Tutto inizia e finisce nella stanza dei bambini, disadorna eppure pulsante di immagini visionarie. Oltre c’è il mondo con i suoi cambiamenti epocali, e il giardino dei ciliegi.

Quando Lopachin annuncia l’acquisto all’asta della tenuta alla proprietaria Ljuba tornata da Parigi più addolorata per la disgrazia di aver perso il figlio che per l’imminente perdita della proprietà, la donna affronta con levità il cambiamento di status, paradigma della rivoluzione politica e sociale del Paese con l’emancipazione dei servi della gleba. Tutti sono pronti a partire, indossando neri abiti che li rendono indistinti, mentre una folla di scure sagome scorre dietro il fondale illuminato e Lopachin scava nel suo terreno lanciando in aria badilate di terra dall’acre odore.

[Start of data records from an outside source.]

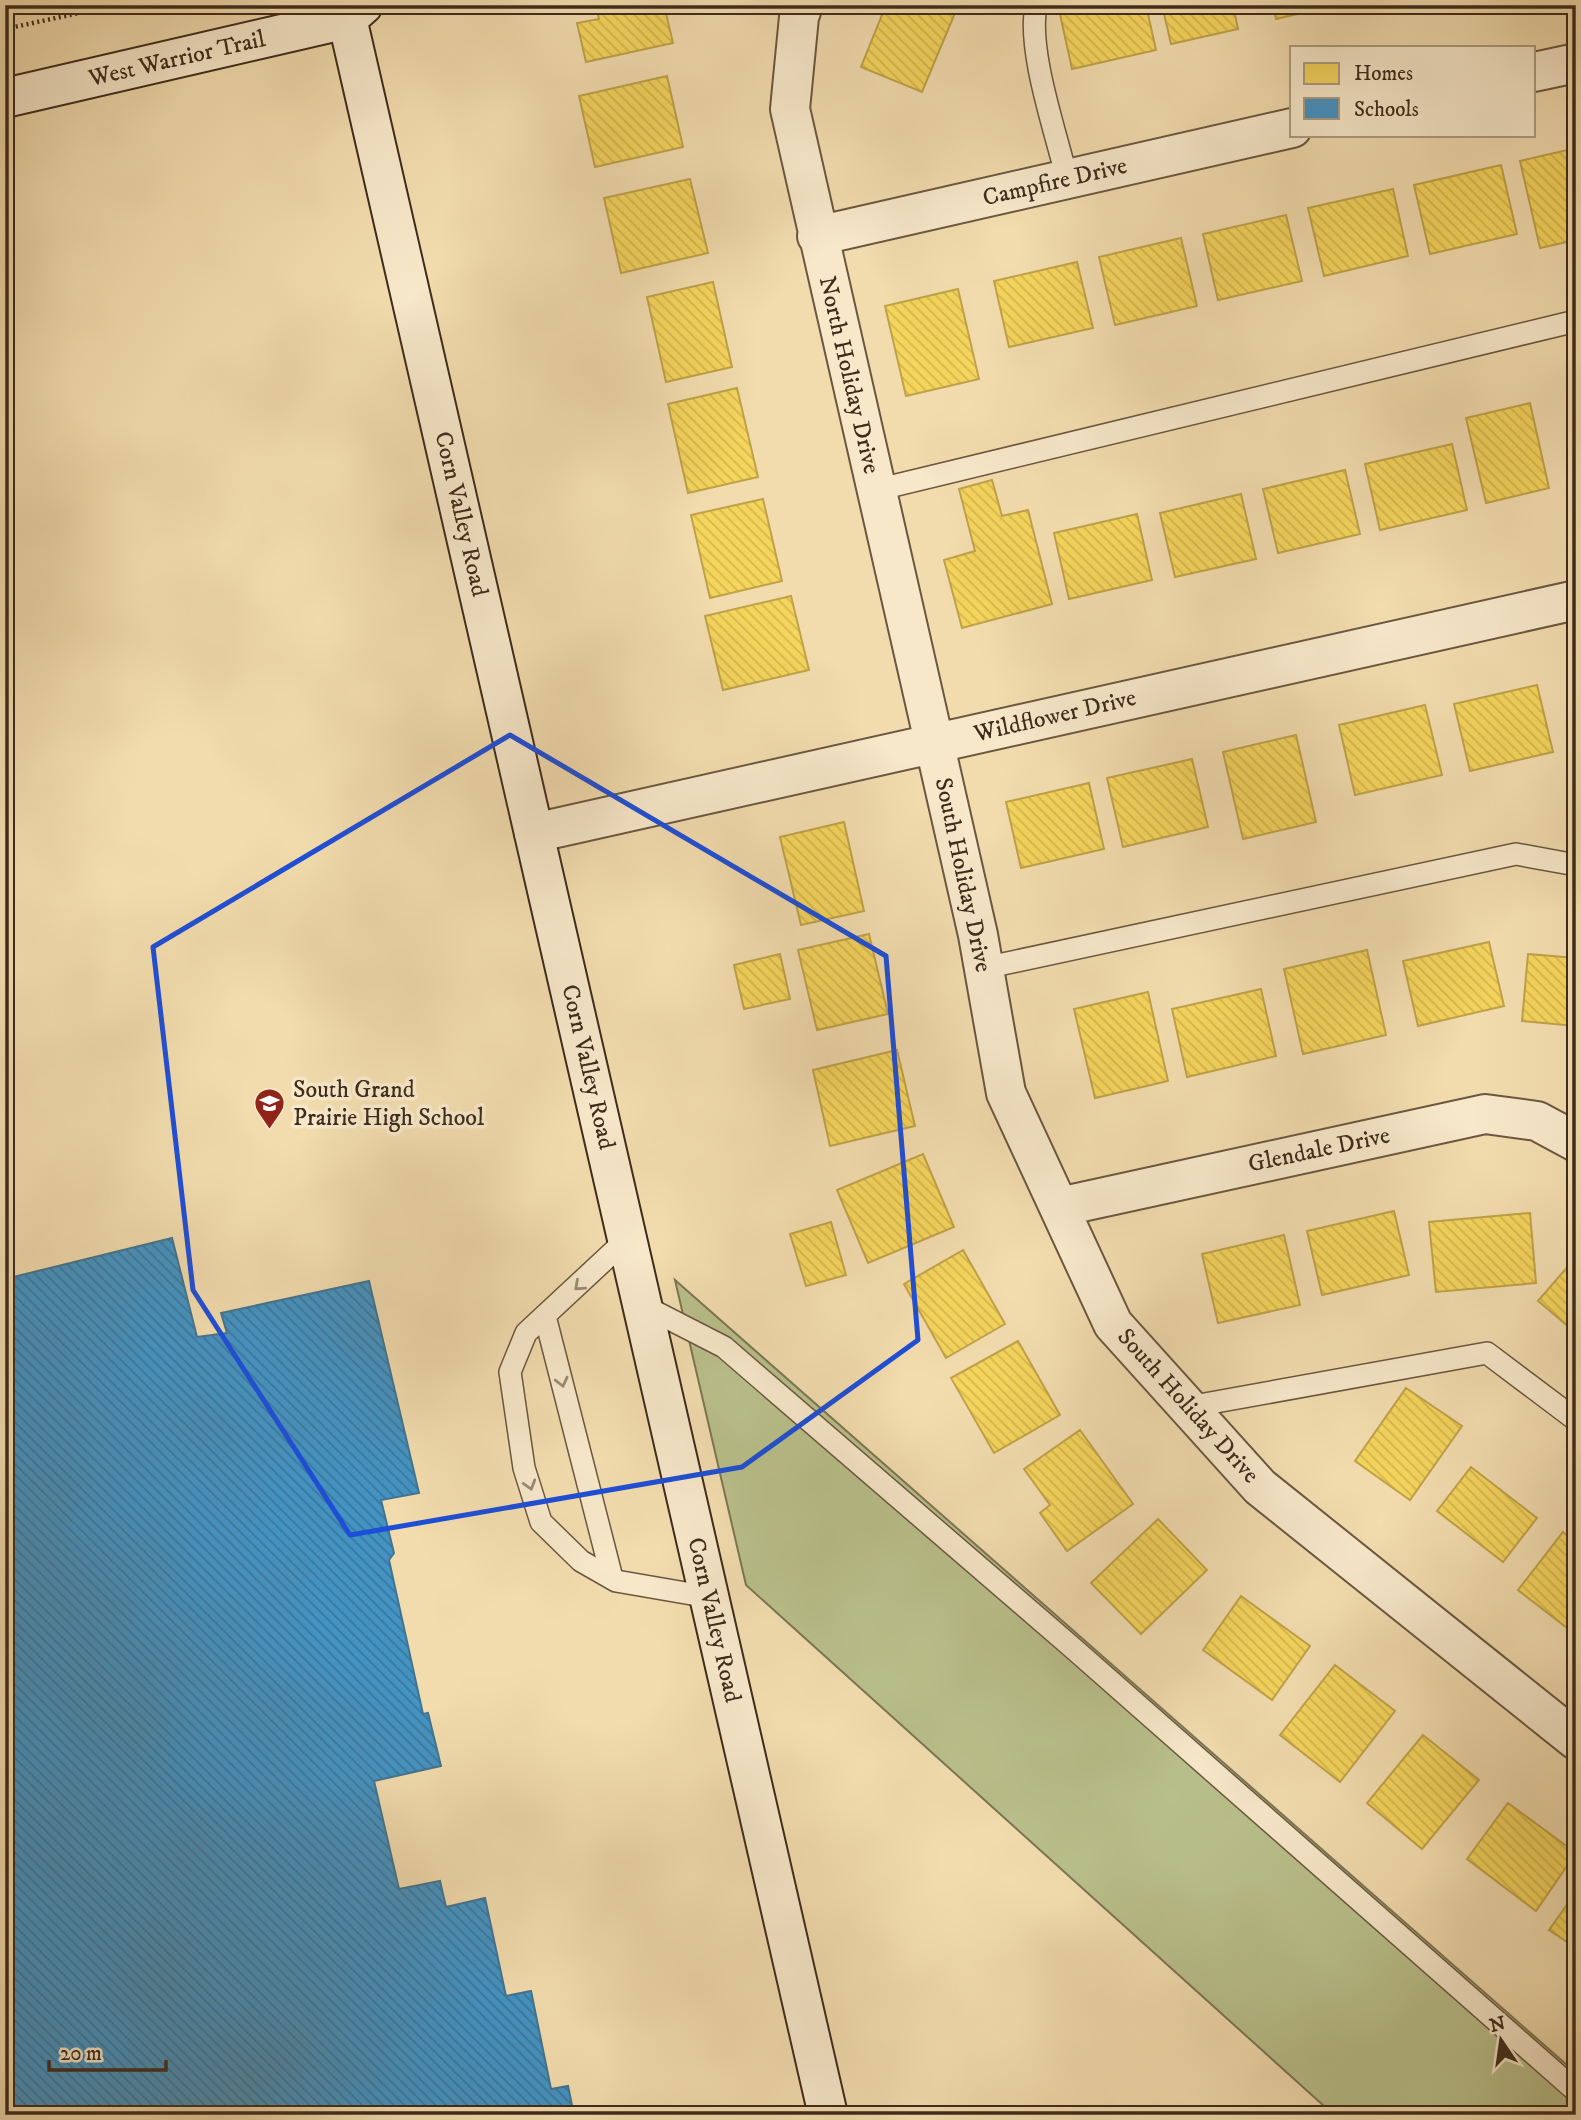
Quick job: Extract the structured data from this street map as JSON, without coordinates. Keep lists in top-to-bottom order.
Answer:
{
  "streets": {
    "street": [
      "West Warrior Trail",
      "Campfire Drive",
      "North Holiday Drive",
      "Corn Valley Road",
      "Wildflower Drive",
      "South Holiday Drive",
      "Glendale Drive"
    ]
  },
  "crossings": [
    ["West Warrior Trail", "Corn Valley Road"],
    ["Campfire Drive", "North Holiday Drive"],
    ["North Holiday Drive", "Wildflower Drive"],
    ["North Holiday Drive", "South Holiday Drive"],
    ["Corn Valley Road", "Wildflower Drive"],
    ["Wildflower Drive", "South Holiday Drive"],
    ["South Holiday Drive", "Glendale Drive"]
  ],
  "places": {
    "school or university": ["South Grand Prairie High School"]
  },
  "legend": ["Homes", "Schools"],
  "scale_bar": "20 m",
  "north": "top"
}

Un idillio onirico in cui il pathos del momento storico si stempera nell’ineluttabile evolversi degli eventi privati ricchi di umori, odori, suoni, ombre, sensazioni che connotano la cifra registica di Serra, in una allegoria coreografica che crea movimento e si blocca in aeree fermo-immagine.

La destrutturazione dei dialoghi rende poco definibili i ruoli, privilegiando l’atmosfera onirica e giocosa dove il mito dell’infanzia prevale sul senso della realtà, mentre tra giochi di luci e giochi infantili va in scena lo sgretolamento della società ottocentesca russa.

La scena monocromatica color tabacco, i costumi omogenei, le ombre sono il tessuto di un’aristocrazia destinata al disfacimento, anticipata dal tintinnio dei bicchieri sul vassoio portato con andatura incerta dal vecchio Firs. Resterà solo una catasta di filiformi sedie che incombe sospesa sui corpi tornati a sdraiarsi nel buio.

Bravi tutti gli interpreti nel dare profondità e spessore ai loro personaggi: Valentina Sperlì (Ljubov’), Leonardo Capuano (Lopachin), Fabio Monti (Gaiev), Petra Valentini (Varja), Marta Cortellazzo Wiel (Anja), Felice Montervino (Trofimov), Arianna Aloi (Duniaša), Chiara Michelini (Carlotta), Bruno Stori (il maggiordomo Firs), Massimiliano Poli (Simeonov), Massimiliano Donato (Epichodov), Andrea Bartolomeo (Jaša).